The Austin City Council gave initial approval this morning to keeping city council elections in May. Mayor Lee Leffingwell and Council Members Mike Martinez and Chris Riley cast the dissenting votes.
Council members who supported the measure, including Bill Spellman and Laura Morrison, argued for keeping city elections in May rather than November would to prevent city issues from being overwhelmed by state ballot measures. They also said that holding city elections in November ran the risk of disenfranchising certain voters by extending the terms of current city council members without a vote of the people.

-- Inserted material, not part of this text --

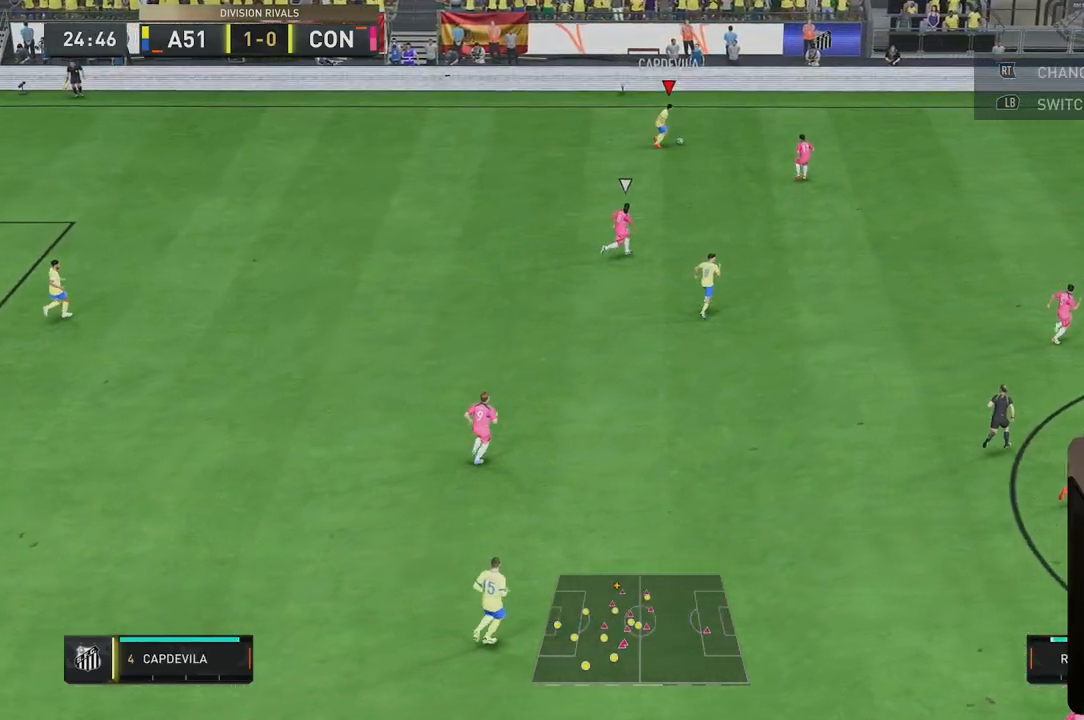
{"buttons": ["R1"], "left_stick": "center", "right_stick": "center", "events": [[383, "left_stick", "center"], [417, "R1", "down"]]}
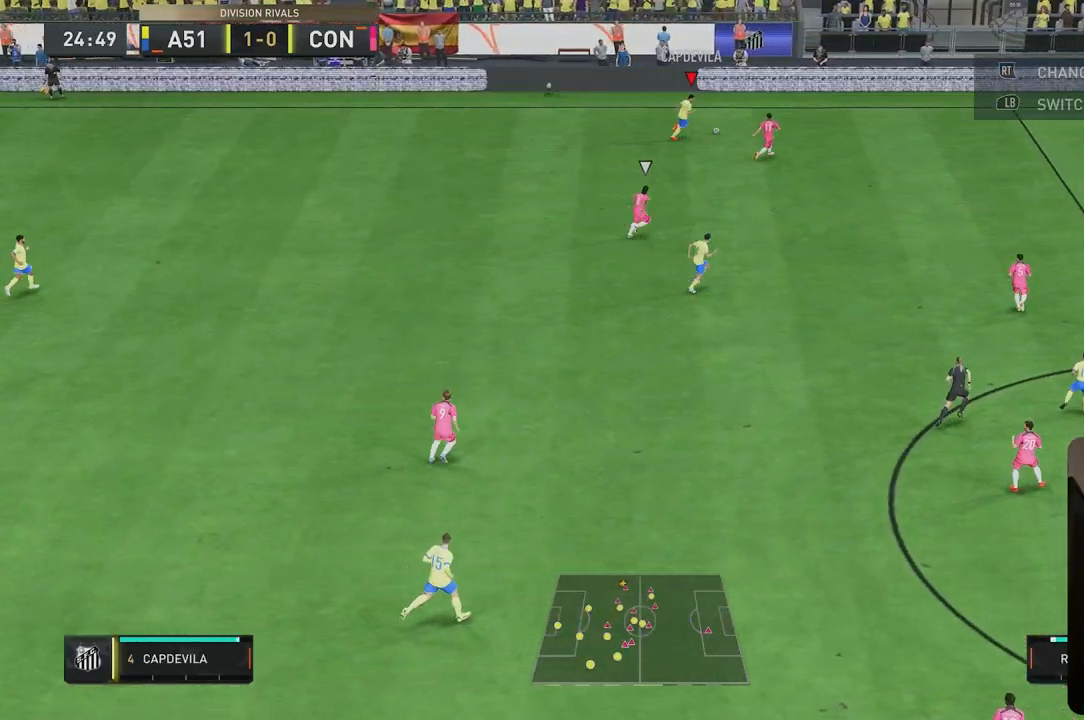
{"buttons": [], "left_stick": "down-left", "right_stick": "center", "events": [[17, "R1", "up"], [333, "left_stick", "down-left"]]}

Supporters of a November voting date argued that a late fall election date would allow the city to share costs of holding an election. Mayor Leffingwell told his colleagues that the drive behind Senate Bill 100 was to make sure service members stationed overseas would have sufficient time to vote in both regular and runoff elections.
A bill passed by the legislature earlier this year changed the date for runoff elections for the March statewide primary. That new date--45 days after the primary election--falls in the middle of the voting cycle for Austin elections, traditionally held in mid-May.
Travis County Clerk Dana DeBeauvoir, the county's chief elections officer, told council members that the effective sandwiching of city elections between the primary and the primary runoff shocked many elections officials across the state. She added that other towns in the county are considering the move to November elections, and that Austin could be the only town on the springtime ballot. The price tag for that would be around $300,000.